Use meter to check how many volts and hertz. If you are lucky it might be as simple as an AVR or brushes.


----------



## Resnick98 (Aug 9, 2020)

Have you tried "Flashing" the generator. This is the process whereby you try to re-magnetize the generator magnets after it looses it over long storage. When this happens, the engine runs but it does not produce power. To flash the generator, you basically start up the generator as normal. Then connect a wired electric drill to the generator, pull the trigger on the drill and turn the drill chuck counter-clockwise. Hope it helps.


----------



## iowagold (Jan 22, 2020)

yea flash it!
make sure you shut off the breaker before turning off the generator.
or unplug the load.
that run down from run to off with a load is a problem..
that zaps the magnetism out of the rotor during shut down

re flash with a non variable speed old school drill
a variable speed drill will not work!


----------



## drmerdp (Apr 10, 2018)

Worth a shot.

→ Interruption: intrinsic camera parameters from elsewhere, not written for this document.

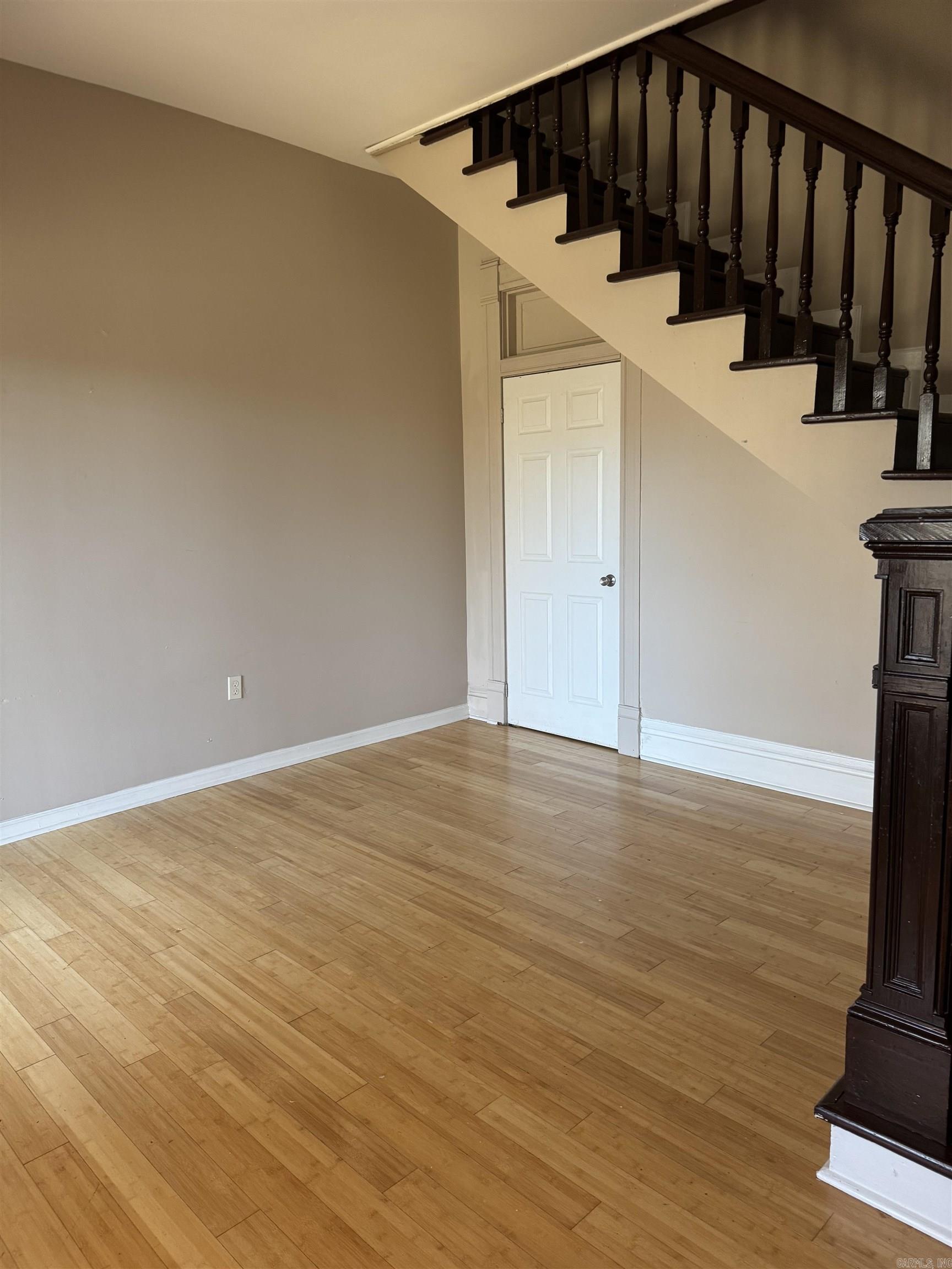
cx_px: 476
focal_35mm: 24
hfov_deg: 56.8
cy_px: 634
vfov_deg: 71.6
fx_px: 880
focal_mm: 6.76
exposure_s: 1/60
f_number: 1.78
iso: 250
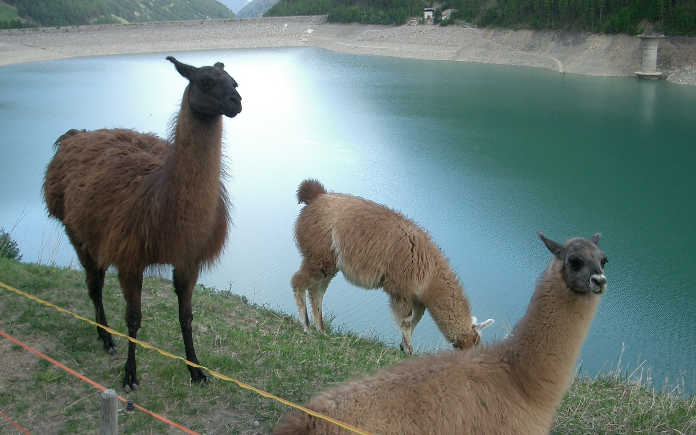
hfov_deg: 45.3
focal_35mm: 44
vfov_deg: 29.2
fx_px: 835
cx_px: 346
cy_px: 257
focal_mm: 6.8
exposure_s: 1/125
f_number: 2.8
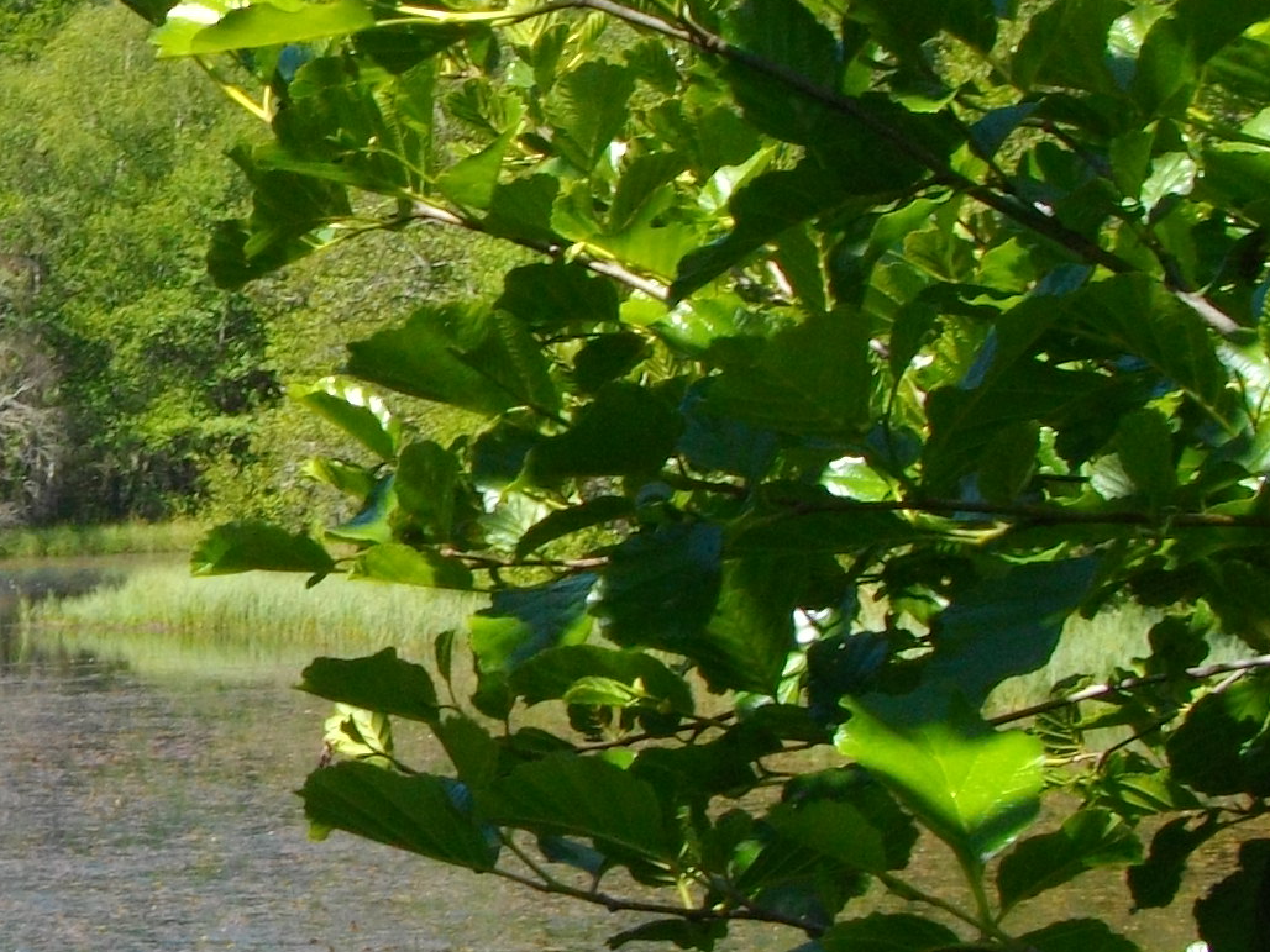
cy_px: 545
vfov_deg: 13.5
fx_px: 4036
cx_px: -318
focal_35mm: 110
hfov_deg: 17.0
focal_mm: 5.7
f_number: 8.8
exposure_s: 1/80
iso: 100
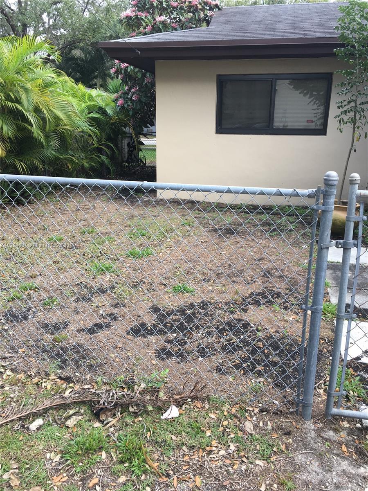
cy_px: 246
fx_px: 411
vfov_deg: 61.7
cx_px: 184
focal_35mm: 29
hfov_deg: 48.2
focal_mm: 4.15
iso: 25
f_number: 2.2
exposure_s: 1/137
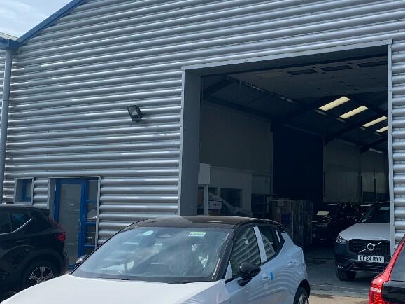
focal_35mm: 46
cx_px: 264
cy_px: 142
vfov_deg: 31.5
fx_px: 538
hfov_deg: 40.8
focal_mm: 4.25
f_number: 1.8
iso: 25
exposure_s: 1/2160
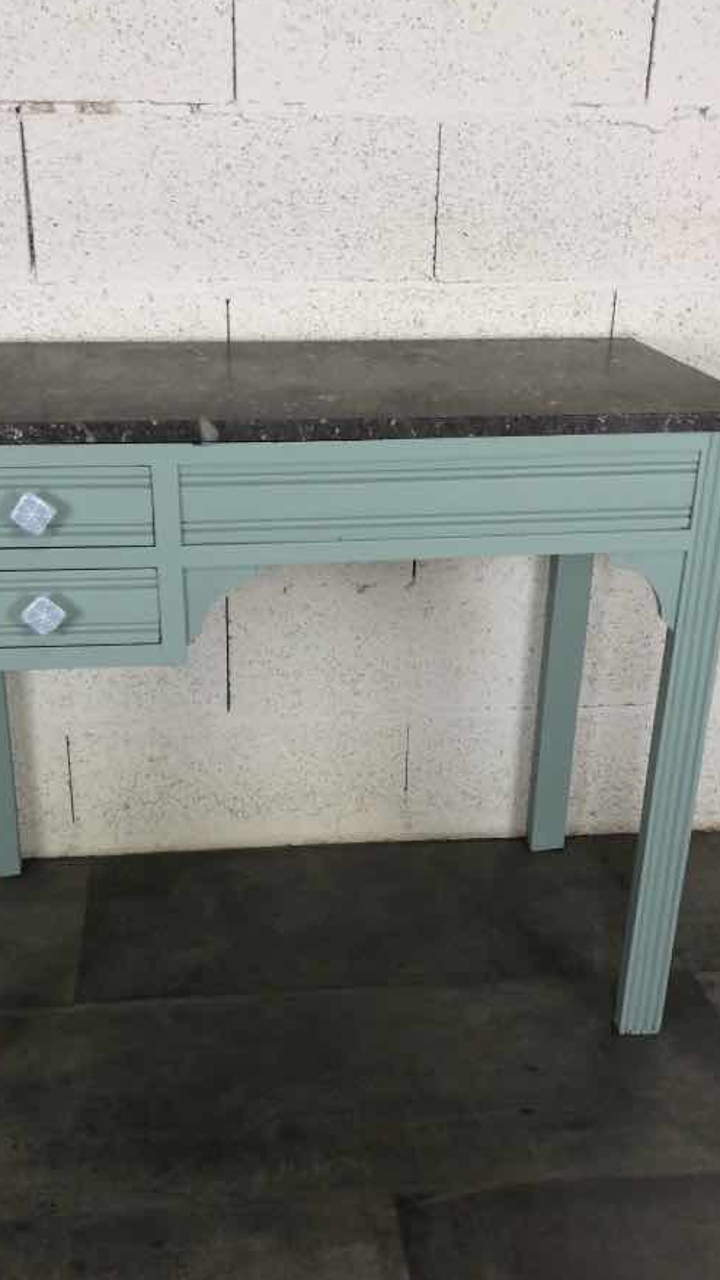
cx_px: 307
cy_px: 689
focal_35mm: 37
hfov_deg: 31.9
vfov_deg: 54.0
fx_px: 1256
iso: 40
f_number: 1.8
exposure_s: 1/20
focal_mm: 3.99
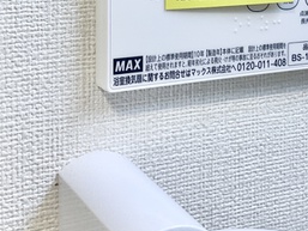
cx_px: 207
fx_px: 703
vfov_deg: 17.7
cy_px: -50
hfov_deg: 24.6
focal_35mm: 79
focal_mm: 3
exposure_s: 1/120
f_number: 1.8
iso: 64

Though flashing is typically is to re-energize an alternator that sat for a prolonged amount of time.


----------



## Dkat42 (Aug 7, 2020)

it was working well for days then completely stopped generating power, bought avr and it did not work.


----------



## iowagold (Jan 22, 2020)

Dkat42 said:


> it was working well for days then completely stopped generating power, bought avr and it did not work.


how old is the gen set?
yup do the meter thing.
check all of the winding's, connections, breakers etc.
sounds like you may have lost the low volt for the controller.
check for a fuse.


----------